Are you ready for the nichest of niche complaints? The end credits for Deadpool & Wolverine are weird. And no, I’m not talking about the Deadpool & Wolverine end-credits scene. I mean literally the way the movie delivers the credits to the film is exceedingly strange, to the point where I thought there was a mistake in the projection of the movie.
Here’s what happens in the film, and spoilers past this point. In the closing minutes of Deadpool & Wolverine, Deadpool (Ryan Reynolds) and Wolverine (Hugh Jackman) are sitting around and having beers with all of their friends. While Deadpool talks about the moral of the movie, the camera slowly pans down to Wolverine’s cowl, and Deadpool’s mask sitting on a table, while everyone else talks and laughs in the background.
That’s the final shot of the movie, at which point it immediately and abruptly cuts to the closing, white text on black credits. And not the main cast, nor the director, nor the writers, but it starts with a few of the below-the-line folks.
I initially saw the movie on Monday evening (July 22) at a critics screening essentially across the street from the world premiere of the movie at Lincoln Center (the theater I was in was a few blocks down Broadway, but let’s not split hairs here). So my assumption when we went straight from that mask shot to the 1st AD, or whoever it was — I was a little too thrown to make a mental note of the name — I assumed either something had been left out of the credits for the critics screening, or wasn’t ready in time.
This wouldn’t be the first time Marvel left things out of a screening. Famously, after the world premiere of Avengers, director Joss Whedon took the cast to a second location (and never follow Joss Whedon to a second location) to shoot the iconic post-credits shawarma scene which gets a shout out in Deadpool & Wolverine.

My assumption was that, as usual, there were animated main credits with the names of the cast, writers, producers, and director, leading up to the title of the movie. Then we would get to the white-on-black credits. That’s how pretty much every major movie rolls out credits, and many minor ones, too. And certainly, that’s what happens in both Deadpool and Deadpool 2.

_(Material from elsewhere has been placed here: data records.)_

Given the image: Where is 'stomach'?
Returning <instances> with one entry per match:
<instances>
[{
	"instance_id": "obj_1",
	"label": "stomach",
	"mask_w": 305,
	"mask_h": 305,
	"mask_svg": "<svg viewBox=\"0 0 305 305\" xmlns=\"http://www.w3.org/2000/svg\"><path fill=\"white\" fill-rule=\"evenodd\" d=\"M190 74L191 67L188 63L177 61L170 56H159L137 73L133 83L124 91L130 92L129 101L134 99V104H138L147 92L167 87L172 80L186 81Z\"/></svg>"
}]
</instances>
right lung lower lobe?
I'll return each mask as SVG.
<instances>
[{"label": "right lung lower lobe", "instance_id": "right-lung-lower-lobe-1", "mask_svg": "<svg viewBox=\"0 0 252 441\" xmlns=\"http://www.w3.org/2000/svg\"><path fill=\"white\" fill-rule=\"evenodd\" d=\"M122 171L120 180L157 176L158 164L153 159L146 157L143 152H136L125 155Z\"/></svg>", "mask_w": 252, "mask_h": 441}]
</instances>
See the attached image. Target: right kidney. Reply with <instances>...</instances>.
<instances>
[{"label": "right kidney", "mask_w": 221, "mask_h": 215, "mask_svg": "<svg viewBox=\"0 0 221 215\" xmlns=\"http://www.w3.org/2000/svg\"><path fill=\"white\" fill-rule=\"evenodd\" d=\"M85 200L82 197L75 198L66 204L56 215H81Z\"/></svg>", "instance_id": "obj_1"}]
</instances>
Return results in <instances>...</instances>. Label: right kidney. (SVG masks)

Both those movies, of note, also have opening credits sequences, as does Deadpool & Wolverine. However, the previous movies play the opening credits as jokes; Deadpool 3 includes the actual names of the director, writer, and cast while Wade murders a bunch of TVA soldiers with Logan’s skeleton.
While I haven’t yet gone to see the movie again now that it’s in theaters, having checked with a few trusty sources who have, the same thing happens in the theatrical cut that happened in the critics screening: the movie goes directly from the mask shot to the credit roll, with nothing in between.
Is this a big deal? Clearly enough for me to publish a whole article about it, but not actually a big deal in terms of the scheme of things. Perhaps director/co-writer Shawn Levy felt there was enough closure with that final scene. Or maybe they wanted to get to the behind-the-scenes montage from the Fox X-Men and Fantastic Four movies in the mid-credits, while Green Day’s “Good Riddance (Time Of Your Life)” plays. Or perhaps they felt it would be repetitive of the opening dance sequence to “Bye Bye Bye.”
It’s just a strange choice that changes the rhythm of the end of the movie and breaks with theatrical tradition. But hey, that’s Deadpool for you! That guy breaks all the rules.